There is still another side of his nature that made his name known and honored among Geologists in all the world.  He has a special name and place of honor in the Geological work of New York State.

The special story of Mr. Hall’s geological work is an interesting one, but is too long to give in this brief sketch.  Suffice it to say, now that he was the finder of over eighty new and distinct species of the order of Dictyospongidea.  These are fossils of siliceous sponges, Paleozoic forms of an extinct group of organisms, representing the “glass sponges” of the existing seas. Later some account of this interesting work of Mr. Hall’s may be given.

In the few later years Mr.

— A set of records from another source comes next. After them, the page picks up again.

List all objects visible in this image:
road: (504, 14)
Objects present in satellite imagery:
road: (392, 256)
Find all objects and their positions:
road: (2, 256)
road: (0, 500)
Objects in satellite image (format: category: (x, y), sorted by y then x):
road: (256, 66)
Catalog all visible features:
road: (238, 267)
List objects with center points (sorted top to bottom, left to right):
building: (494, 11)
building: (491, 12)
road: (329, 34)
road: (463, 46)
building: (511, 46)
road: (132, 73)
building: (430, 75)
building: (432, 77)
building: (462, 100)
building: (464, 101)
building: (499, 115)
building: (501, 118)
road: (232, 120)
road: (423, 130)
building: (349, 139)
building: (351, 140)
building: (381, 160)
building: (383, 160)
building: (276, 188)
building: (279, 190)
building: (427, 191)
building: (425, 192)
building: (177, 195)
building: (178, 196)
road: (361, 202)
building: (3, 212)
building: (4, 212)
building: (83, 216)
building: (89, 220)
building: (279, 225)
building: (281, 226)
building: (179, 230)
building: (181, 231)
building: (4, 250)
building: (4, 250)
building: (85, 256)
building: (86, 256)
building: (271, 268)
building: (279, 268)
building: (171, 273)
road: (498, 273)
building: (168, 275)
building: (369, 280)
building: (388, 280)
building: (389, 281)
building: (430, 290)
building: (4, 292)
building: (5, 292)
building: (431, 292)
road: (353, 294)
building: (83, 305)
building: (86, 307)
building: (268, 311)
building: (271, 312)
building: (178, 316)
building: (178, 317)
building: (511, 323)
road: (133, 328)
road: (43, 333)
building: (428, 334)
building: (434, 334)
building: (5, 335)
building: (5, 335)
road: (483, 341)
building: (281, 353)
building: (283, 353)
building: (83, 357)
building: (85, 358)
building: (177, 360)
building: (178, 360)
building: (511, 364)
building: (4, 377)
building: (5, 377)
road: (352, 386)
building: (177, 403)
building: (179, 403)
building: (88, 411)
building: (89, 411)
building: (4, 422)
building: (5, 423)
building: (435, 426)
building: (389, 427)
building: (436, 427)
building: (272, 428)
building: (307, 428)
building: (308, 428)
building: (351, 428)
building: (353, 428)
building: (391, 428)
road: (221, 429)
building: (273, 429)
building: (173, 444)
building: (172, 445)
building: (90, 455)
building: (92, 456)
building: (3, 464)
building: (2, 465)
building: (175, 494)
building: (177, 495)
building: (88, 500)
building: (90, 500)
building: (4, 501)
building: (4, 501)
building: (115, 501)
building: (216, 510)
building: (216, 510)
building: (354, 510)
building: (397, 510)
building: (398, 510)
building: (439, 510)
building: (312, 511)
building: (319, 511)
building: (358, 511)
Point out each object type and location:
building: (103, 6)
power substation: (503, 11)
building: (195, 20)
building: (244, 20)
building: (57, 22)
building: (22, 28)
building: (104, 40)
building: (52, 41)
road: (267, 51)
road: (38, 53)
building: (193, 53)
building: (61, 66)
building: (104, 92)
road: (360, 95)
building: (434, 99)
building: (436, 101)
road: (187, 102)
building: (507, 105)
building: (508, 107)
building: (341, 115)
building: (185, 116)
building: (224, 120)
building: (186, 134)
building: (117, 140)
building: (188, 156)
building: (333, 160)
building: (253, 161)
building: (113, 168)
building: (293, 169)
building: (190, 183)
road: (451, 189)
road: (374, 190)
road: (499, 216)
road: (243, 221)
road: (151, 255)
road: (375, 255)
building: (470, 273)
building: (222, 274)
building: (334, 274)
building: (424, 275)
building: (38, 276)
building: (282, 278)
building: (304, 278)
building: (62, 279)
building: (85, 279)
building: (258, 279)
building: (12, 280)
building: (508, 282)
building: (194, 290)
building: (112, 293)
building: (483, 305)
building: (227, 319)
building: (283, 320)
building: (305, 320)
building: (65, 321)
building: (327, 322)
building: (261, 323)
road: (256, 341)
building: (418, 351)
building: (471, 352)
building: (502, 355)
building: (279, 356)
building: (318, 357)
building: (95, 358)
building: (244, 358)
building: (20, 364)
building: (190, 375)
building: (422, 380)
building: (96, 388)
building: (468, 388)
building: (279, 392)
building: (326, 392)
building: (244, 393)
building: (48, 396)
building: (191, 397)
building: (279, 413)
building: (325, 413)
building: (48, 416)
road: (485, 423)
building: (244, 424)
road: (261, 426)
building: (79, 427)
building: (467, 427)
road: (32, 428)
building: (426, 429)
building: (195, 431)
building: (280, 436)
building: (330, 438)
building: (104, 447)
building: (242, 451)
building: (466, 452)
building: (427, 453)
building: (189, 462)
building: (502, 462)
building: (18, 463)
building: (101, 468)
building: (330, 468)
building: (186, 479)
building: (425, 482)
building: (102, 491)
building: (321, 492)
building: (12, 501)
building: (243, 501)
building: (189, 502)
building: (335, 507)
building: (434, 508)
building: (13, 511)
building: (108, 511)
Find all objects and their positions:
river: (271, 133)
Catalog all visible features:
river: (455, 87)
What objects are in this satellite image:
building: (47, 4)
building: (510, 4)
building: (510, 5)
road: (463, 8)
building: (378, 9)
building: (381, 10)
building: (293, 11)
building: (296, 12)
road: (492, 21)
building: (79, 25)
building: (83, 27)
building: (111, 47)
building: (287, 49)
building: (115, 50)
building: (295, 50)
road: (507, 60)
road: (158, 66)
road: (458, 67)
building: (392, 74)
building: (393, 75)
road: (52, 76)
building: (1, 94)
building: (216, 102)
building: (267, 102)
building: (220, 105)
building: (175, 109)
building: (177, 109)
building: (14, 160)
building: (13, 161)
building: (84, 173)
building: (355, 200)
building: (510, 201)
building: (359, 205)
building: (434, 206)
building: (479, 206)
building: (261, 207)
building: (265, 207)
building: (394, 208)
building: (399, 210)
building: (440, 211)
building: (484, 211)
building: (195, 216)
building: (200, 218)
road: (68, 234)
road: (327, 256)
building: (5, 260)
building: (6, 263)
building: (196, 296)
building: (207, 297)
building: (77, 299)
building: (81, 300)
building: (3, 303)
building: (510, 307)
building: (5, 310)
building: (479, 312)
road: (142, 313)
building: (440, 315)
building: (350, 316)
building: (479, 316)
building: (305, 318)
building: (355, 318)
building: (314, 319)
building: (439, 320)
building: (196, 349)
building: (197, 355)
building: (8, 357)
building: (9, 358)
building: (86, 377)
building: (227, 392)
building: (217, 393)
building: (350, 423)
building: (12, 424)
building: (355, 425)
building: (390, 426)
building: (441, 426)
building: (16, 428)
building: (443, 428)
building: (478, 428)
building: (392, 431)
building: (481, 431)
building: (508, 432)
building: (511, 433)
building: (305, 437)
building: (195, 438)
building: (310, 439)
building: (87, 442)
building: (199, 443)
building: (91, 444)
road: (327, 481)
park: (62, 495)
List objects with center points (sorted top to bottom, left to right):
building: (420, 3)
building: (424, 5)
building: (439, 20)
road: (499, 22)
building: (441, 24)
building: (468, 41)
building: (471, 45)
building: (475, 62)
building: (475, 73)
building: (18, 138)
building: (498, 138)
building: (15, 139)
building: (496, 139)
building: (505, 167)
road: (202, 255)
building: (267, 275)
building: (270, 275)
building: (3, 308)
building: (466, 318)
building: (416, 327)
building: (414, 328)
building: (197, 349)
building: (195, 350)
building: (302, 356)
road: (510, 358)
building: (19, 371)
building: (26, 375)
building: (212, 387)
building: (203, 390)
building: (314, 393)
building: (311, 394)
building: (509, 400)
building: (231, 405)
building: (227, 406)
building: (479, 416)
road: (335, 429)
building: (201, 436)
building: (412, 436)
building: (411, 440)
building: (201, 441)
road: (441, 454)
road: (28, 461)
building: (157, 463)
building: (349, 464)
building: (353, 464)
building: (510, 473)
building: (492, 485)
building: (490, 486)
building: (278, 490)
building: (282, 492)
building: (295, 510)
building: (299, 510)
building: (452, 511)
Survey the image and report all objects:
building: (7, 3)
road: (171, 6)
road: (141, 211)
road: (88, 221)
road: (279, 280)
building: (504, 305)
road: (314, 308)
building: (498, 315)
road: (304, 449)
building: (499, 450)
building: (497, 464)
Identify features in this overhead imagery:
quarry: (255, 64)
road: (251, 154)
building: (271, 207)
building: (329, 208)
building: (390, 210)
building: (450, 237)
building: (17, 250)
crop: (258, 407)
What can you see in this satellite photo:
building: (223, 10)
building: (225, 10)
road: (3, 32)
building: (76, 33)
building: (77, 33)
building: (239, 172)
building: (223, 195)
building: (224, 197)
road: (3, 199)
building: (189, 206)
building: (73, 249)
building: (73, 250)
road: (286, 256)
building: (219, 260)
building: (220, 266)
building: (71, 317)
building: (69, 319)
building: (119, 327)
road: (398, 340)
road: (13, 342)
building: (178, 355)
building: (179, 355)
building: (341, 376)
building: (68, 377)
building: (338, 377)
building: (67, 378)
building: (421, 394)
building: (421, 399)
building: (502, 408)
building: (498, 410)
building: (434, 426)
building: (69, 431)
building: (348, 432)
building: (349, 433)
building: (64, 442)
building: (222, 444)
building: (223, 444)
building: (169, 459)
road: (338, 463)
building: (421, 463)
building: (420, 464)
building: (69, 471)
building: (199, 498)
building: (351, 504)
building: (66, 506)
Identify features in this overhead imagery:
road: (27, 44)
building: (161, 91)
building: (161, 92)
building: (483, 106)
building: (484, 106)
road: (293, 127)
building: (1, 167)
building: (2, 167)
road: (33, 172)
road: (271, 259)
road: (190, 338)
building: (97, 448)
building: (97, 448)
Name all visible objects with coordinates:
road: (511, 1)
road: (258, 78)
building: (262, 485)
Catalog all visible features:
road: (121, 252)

Hall’s growing infirmities have kept him mostly retired in his hone; but at last came the expected release.  He leaves the stage of active life and steps behind the curtain into the unknown and uncharted land of the spiritual life.  With due religious service, and honorable carefulness, his body was gently restored to the bosom of mother earth.  Where he is, released from the body of flesh, we may not now know, only we may believe him with the Lord Christ and with his own loved ones gone before.